Exercise tasks —
1/ Copy the AER patch message from "Signed-off-by: Jon Derrick" to "insertions(+), 2 deletions(-)", renaming "insertions" to "additions".
2/ According to the AER patch message, which driver disables System Error Interrupts?
** Start of Quoted text **
[1/3] PCI/AER: Option to leave System Error Interrupts as-is

Message ID 1540585146-31876-1-git-send-email-jonathan.derrick@intel.com
State New
Delegated to: Bjorn Helgaas
Headers show
Series
  • [1/3] PCI/AER: Option to leave System Error Interrupts as-is
Related show

Commit Message

Derrick, Jonathan Oct. 26, 2018, 8:19 p.m.
Add a bit in pci_host_bridge to indicate to leave the System Error
Interrupts as configured by the pre-boot environment. Propagate this to
the AER driver which disables System Error Interrupts.

Signed-off-by: Jon Derrick <jonathan.derrick@intel.com>
---
 drivers/pci/pcie/aer.c | 7 +++++--
 include/linux/pci.h    | 3 +++
 2 files changed, 8 insertions(+), 2 deletions(-)

Comments

Bjorn Helgaas Oct. 29, 2018, 9:06 p.m. | #1
[+cc Rafael, Len, Tony, Borislav, Tyler, Christoph, linux-acpi, LKML]

On Fri, Oct 26, 2018 at 02:19:04PM -0600, Jon Derrick wrote:
> Add a bit in pci_host_bridge to indicate to leave the System Error
> Interrupts as configured by the pre-boot environment. Propagate this to
> the AER driver which disables System Error Interrupts.
** End of Quoted text **
** Start of Rows **
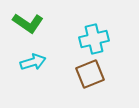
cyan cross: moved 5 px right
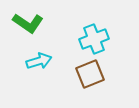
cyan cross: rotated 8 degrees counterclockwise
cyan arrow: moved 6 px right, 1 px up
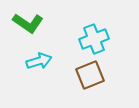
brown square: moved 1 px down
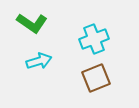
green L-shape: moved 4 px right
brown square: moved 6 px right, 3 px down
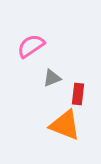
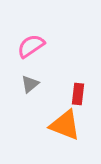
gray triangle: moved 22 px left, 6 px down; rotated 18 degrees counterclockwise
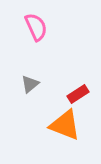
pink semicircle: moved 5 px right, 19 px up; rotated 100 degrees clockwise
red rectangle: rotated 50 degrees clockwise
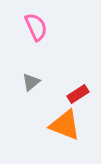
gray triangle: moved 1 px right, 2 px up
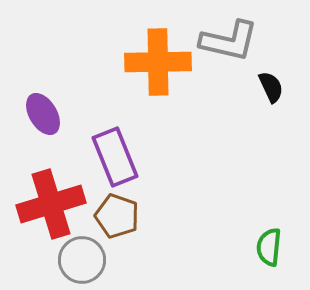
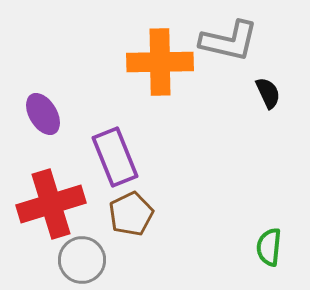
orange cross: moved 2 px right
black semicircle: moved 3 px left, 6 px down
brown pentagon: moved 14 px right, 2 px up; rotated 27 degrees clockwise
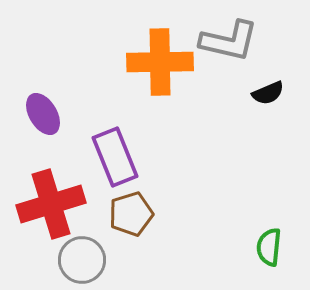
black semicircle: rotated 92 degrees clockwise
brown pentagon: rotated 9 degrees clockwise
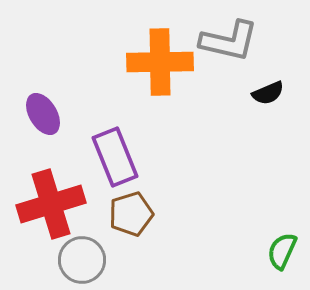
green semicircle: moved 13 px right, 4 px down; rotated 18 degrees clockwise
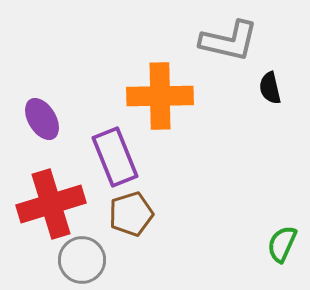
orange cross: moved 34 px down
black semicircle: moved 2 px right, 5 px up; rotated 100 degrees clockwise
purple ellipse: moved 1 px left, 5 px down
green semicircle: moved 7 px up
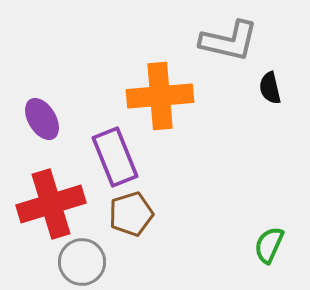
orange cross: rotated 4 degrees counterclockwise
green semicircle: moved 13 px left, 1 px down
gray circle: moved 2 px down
** End of Rows **
Results for each task —
1/
Signed-off-by: Jon Derrick <jonathan.derrick@intel.com>
---
 drivers/pci/pcie/aer.c | 7 +++++--
 include/linux/pci.h    | 3 +++
 2 files changed, 8 additions(+), 2 deletions(-)

2/ The AER driver.